All my fish eat them,I use them for my Betta fry after 2 weeks to wein them off of live food.
They are honeycombed so they float in the water longer.


----------



## Twilight Storm (Apr 14, 2011)

Searching around I found this

http://www.brineshrimpdirect.com/c11/Golden-Pearl-100-800-Micron-Sampler-Pack-c221.html


SAVE 10% with 4-Pack of GP 100 - 200, GP 200-300, GP 300-500, GP 500-800 (2 oz. sizes)
$25.00


Which sizes are good for bettas?


If anyone has used these could you explain when it is good to switch to what size?
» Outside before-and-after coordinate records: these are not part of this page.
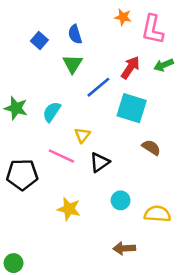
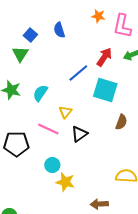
green triangle: (73, 64) -> (20, 54), moved
brown semicircle: (151, 147) -> (121, 122), turned 77
cyan circle: (121, 200) -> (52, 165), moved
yellow star: (69, 209) -> (65, 182), moved

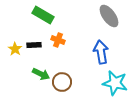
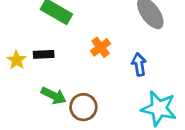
orange cross: (58, 40) -> (101, 47), moved, turned 32
blue arrow: (101, 52) -> (139, 64), size x0.7

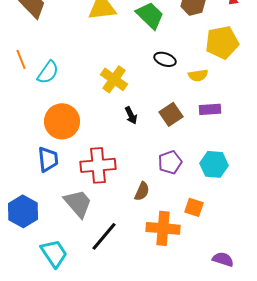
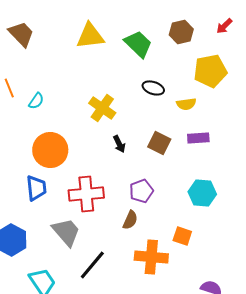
cyan semicircle: (48, 72) -> (36, 101), size x0.7
brown square: (171, 114) -> (159, 143), turned -30
purple pentagon: (170, 162) -> (141, 191), moved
and about decapsulated brine shrimp... Does anyone have good links on them they would be willing to share?


----------



## Junglist (Feb 23, 2012)

Twilight Storm said:


> Searching around I found this
> 
> http://www.brineshrimpdirect.com/c11/Golden-Pearl-100-800-Micron-Sampler-Pack-c221.html
> 
> ...


I have the 500-800Microns I got mind as a gift and my fry's really like it, It took a day for them to get used to it and now they eat like its treats and it improved their growth and color

Theirs a guy on Aquabid that a few of breeders recommended name *Sam8ps* where they get their Golden Pearls from and other nutritional pellets, He also gives out free samples and ships for free 

When buying Pearls, A little goes a long way


----------



## Basement Bettas (May 12, 2012)

I have the GP in all the sizes and start with the smallest as they get close to 4 weeks. That is the food I transition to my regular pellet. They are well received and you can feed a few sizes at a time so every body can get one a good size for them. I also like to start feeding grindles so by the time I can get them on my NLS "Grow" they can also handle white worms. Don't like to feed bbs past 4 weeks. Not enough nutrition for the growing fish as a main stay. The grindles and white worms put the best size on them quickly.


----------



## dman (Feb 8, 2010)

how does the package of golden pearls look like?


----------



## deso (Apr 24, 2012)

It usually comes in a nondescript plastic baggie or bottle. The Golden Pearls that I can order from a guy in the UK comes in a simple bottle with home-printed labelling.


----------



## GhostFeather (Jun 23, 2011)

I do the same as Basement Bettas,start out with the smallest at about 4 weeks and then increase the size as the fry grow.
My adults love them better than other pellets.
My community tank gets them along with NLS.
Here is where I get mine.
http://www.kensfish.com/kens-specialty-food.html


----------



## Twilight Storm (Apr 14, 2011)

Thanks for the link ghostfeather,

thanks too for all the additional information everyone


----------